# SET PROBLEM
Copy out the listing below, changing each "scientific name" to "Latin name" and leaving every other word as it is.
-*-
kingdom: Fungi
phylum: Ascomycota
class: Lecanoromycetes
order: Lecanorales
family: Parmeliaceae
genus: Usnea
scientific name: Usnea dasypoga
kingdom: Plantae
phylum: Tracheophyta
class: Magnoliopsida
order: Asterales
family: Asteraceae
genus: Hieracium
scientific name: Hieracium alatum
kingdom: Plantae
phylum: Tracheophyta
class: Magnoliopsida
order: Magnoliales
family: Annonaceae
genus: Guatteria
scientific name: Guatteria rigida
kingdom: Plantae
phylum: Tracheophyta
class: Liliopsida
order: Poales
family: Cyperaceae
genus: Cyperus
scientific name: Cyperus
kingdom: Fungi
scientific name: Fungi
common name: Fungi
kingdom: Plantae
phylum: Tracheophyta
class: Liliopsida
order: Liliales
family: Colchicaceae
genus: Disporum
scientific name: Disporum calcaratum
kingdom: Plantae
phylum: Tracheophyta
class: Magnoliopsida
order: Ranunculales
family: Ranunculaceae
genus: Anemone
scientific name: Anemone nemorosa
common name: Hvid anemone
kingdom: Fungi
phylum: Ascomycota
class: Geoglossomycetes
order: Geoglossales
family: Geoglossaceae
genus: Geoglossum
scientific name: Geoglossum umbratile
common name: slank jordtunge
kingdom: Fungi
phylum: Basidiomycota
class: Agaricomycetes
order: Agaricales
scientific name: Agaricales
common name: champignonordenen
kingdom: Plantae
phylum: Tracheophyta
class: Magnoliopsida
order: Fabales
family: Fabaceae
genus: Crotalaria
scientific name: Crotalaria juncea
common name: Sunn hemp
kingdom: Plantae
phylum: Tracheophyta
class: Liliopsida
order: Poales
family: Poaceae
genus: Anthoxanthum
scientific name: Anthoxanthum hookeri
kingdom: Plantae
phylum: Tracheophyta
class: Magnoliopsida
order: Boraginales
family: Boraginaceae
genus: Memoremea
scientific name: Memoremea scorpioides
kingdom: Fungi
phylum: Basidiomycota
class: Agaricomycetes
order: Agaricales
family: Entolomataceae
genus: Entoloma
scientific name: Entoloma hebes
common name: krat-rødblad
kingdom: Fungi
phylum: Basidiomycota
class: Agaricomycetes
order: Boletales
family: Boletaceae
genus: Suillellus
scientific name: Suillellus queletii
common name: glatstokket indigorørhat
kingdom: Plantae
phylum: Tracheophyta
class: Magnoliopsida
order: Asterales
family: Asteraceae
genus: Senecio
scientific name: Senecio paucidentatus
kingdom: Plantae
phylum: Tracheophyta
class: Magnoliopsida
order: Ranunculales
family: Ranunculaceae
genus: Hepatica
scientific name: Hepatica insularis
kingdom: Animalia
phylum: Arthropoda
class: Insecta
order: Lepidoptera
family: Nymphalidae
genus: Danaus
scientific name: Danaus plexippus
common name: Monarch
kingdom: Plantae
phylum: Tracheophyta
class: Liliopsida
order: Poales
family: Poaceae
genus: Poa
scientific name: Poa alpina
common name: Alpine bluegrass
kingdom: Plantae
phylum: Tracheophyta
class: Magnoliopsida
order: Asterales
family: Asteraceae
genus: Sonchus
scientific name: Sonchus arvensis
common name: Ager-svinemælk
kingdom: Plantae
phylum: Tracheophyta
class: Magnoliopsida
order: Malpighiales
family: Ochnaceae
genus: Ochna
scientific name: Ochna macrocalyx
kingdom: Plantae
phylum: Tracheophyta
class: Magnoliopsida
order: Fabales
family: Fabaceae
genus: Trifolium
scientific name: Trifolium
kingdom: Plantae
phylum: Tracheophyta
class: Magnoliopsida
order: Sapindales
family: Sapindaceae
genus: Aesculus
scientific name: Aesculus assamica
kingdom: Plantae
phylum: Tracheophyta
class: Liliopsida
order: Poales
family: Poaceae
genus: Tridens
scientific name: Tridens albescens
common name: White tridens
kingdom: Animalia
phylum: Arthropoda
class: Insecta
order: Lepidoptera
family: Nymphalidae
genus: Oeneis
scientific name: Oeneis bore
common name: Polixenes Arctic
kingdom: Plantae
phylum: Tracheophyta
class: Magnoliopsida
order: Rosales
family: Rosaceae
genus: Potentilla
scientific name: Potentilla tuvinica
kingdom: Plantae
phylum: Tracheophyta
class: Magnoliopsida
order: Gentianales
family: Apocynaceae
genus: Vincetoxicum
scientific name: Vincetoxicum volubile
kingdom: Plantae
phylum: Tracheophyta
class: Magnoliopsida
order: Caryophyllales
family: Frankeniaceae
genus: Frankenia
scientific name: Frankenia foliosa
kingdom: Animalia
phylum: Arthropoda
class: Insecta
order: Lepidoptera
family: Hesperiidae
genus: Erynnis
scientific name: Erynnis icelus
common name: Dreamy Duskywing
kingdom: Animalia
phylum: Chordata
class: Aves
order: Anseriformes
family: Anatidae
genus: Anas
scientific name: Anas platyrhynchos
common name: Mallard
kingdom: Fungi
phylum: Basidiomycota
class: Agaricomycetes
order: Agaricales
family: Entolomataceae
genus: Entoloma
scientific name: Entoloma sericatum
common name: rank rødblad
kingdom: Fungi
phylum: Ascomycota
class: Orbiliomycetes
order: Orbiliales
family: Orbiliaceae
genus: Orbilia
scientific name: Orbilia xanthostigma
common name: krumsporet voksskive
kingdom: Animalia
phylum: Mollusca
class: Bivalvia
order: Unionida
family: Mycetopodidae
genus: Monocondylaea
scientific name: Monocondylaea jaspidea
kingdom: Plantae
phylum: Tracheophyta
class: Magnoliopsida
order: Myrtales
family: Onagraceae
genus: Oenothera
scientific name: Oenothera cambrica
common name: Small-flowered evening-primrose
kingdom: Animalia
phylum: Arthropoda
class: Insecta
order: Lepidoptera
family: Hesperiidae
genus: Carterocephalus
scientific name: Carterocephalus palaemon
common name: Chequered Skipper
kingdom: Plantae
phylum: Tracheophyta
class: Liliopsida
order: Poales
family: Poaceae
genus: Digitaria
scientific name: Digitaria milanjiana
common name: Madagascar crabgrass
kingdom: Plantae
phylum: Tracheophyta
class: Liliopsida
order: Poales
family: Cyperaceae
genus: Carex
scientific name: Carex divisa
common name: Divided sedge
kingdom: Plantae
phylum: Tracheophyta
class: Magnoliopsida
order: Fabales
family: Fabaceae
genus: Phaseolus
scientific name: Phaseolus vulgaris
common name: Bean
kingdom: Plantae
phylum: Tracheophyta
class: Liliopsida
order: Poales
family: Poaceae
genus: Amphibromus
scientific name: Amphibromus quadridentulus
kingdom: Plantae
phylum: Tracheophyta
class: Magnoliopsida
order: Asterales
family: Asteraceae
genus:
-*-
# EXERCISE SOLUTION
kingdom: Fungi
phylum: Ascomycota
class: Lecanoromycetes
order: Lecanorales
family: Parmeliaceae
genus: Usnea
Latin name: Usnea dasypoga
kingdom: Plantae
phylum: Tracheophyta
class: Magnoliopsida
order: Asterales
family: Asteraceae
genus: Hieracium
Latin name: Hieracium alatum
kingdom: Plantae
phylum: Tracheophyta
class: Magnoliopsida
order: Magnoliales
family: Annonaceae
genus: Guatteria
Latin name: Guatteria rigida
kingdom: Plantae
phylum: Tracheophyta
class: Liliopsida
order: Poales
family: Cyperaceae
genus: Cyperus
Latin name: Cyperus
kingdom: Fungi
Latin name: Fungi
common name: Fungi
kingdom: Plantae
phylum: Tracheophyta
class: Liliopsida
order: Liliales
family: Colchicaceae
genus: Disporum
Latin name: Disporum calcaratum
kingdom: Plantae
phylum: Tracheophyta
class: Magnoliopsida
order: Ranunculales
family: Ranunculaceae
genus: Anemone
Latin name: Anemone nemorosa
common name: Hvid anemone
kingdom: Fungi
phylum: Ascomycota
class: Geoglossomycetes
order: Geoglossales
family: Geoglossaceae
genus: Geoglossum
Latin name: Geoglossum umbratile
common name: slank jordtunge
kingdom: Fungi
phylum: Basidiomycota
class: Agaricomycetes
order: Agaricales
Latin name: Agaricales
common name: champignonordenen
kingdom: Plantae
phylum: Tracheophyta
class: Magnoliopsida
order: Fabales
family: Fabaceae
genus: Crotalaria
Latin name: Crotalaria juncea
common name: Sunn hemp
kingdom: Plantae
phylum: Tracheophyta
class: Liliopsida
order: Poales
family: Poaceae
genus: Anthoxanthum
Latin name: Anthoxanthum hookeri
kingdom: Plantae
phylum: Tracheophyta
class: Magnoliopsida
order: Boraginales
family: Boraginaceae
genus: Memoremea
Latin name: Memoremea scorpioides
kingdom: Fungi
phylum: Basidiomycota
class: Agaricomycetes
order: Agaricales
family: Entolomataceae
genus: Entoloma
Latin name: Entoloma hebes
common name: krat-rødblad
kingdom: Fungi
phylum: Basidiomycota
class: Agaricomycetes
order: Boletales
family: Boletaceae
genus: Suillellus
Latin name: Suillellus queletii
common name: glatstokket indigorørhat
kingdom: Plantae
phylum: Tracheophyta
class: Magnoliopsida
order: Asterales
family: Asteraceae
genus: Senecio
Latin name: Senecio paucidentatus
kingdom: Plantae
phylum: Tracheophyta
class: Magnoliopsida
order: Ranunculales
family: Ranunculaceae
genus: Hepatica
Latin name: Hepatica insularis
kingdom: Animalia
phylum: Arthropoda
class: Insecta
order: Lepidoptera
family: Nymphalidae
genus: Danaus
Latin name: Danaus plexippus
common name: Monarch
kingdom: Plantae
phylum: Tracheophyta
class: Liliopsida
order: Poales
family: Poaceae
genus: Poa
Latin name: Poa alpina
common name: Alpine bluegrass
kingdom: Plantae
phylum: Tracheophyta
class: Magnoliopsida
order: Asterales
family: Asteraceae
genus: Sonchus
Latin name: Sonchus arvensis
common name: Ager-svinemælk
kingdom: Plantae
phylum: Tracheophyta
class: Magnoliopsida
order: Malpighiales
family: Ochnaceae
genus: Ochna
Latin name: Ochna macrocalyx
kingdom: Plantae
phylum: Tracheophyta
class: Magnoliopsida
order: Fabales
family: Fabaceae
genus: Trifolium
Latin name: Trifolium
kingdom: Plantae
phylum: Tracheophyta
class: Magnoliopsida
order: Sapindales
family: Sapindaceae
genus: Aesculus
Latin name: Aesculus assamica
kingdom: Plantae
phylum: Tracheophyta
class: Liliopsida
order: Poales
family: Poaceae
genus: Tridens
Latin name: Tridens albescens
common name: White tridens
kingdom: Animalia
phylum: Arthropoda
class: Insecta
order: Lepidoptera
family: Nymphalidae
genus: Oeneis
Latin name: Oeneis bore
common name: Polixenes Arctic
kingdom: Plantae
phylum: Tracheophyta
class: Magnoliopsida
order: Rosales
family: Rosaceae
genus: Potentilla
Latin name: Potentilla tuvinica
kingdom: Plantae
phylum: Tracheophyta
class: Magnoliopsida
order: Gentianales
family: Apocynaceae
genus: Vincetoxicum
Latin name: Vincetoxicum volubile
kingdom: Plantae
phylum: Tracheophyta
class: Magnoliopsida
order: Caryophyllales
family: Frankeniaceae
genus: Frankenia
Latin name: Frankenia foliosa
kingdom: Animalia
phylum: Arthropoda
class: Insecta
order: Lepidoptera
family: Hesperiidae
genus: Erynnis
Latin name: Erynnis icelus
common name: Dreamy Duskywing
kingdom: Animalia
phylum: Chordata
class: Aves
order: Anseriformes
family: Anatidae
genus: Anas
Latin name: Anas platyrhynchos
common name: Mallard
kingdom: Fungi
phylum: Basidiomycota
class: Agaricomycetes
order: Agaricales
family: Entolomataceae
genus: Entoloma
Latin name: Entoloma sericatum
common name: rank rødblad
kingdom: Fungi
phylum: Ascomycota
class: Orbiliomycetes
order: Orbiliales
family: Orbiliaceae
genus: Orbilia
Latin name: Orbilia xanthostigma
common name: krumsporet voksskive
kingdom: Animalia
phylum: Mollusca
class: Bivalvia
order: Unionida
family: Mycetopodidae
genus: Monocondylaea
Latin name: Monocondylaea jaspidea
kingdom: Plantae
phylum: Tracheophyta
class: Magnoliopsida
order: Myrtales
family: Onagraceae
genus: Oenothera
Latin name: Oenothera cambrica
common name: Small-flowered evening-primrose
kingdom: Animalia
phylum: Arthropoda
class: Insecta
order: Lepidoptera
family: Hesperiidae
genus: Carterocephalus
Latin name: Carterocephalus palaemon
common name: Chequered Skipper
kingdom: Plantae
phylum: Tracheophyta
class: Liliopsida
order: Poales
family: Poaceae
genus: Digitaria
Latin name: Digitaria milanjiana
common name: Madagascar crabgrass
kingdom: Plantae
phylum: Tracheophyta
class: Liliopsida
order: Poales
family: Cyperaceae
genus: Carex
Latin name: Carex divisa
common name: Divided sedge
kingdom: Plantae
phylum: Tracheophyta
class: Magnoliopsida
order: Fabales
family: Fabaceae
genus: Phaseolus
Latin name: Phaseolus vulgaris
common name: Bean
kingdom: Plantae
phylum: Tracheophyta
class: Liliopsida
order: Poales
family: Poaceae
genus: Amphibromus
Latin name: Amphibromus quadridentulus
kingdom: Plantae
phylum: Tracheophyta
class: Magnoliopsida
order: Asterales
family: Asteraceae
genus:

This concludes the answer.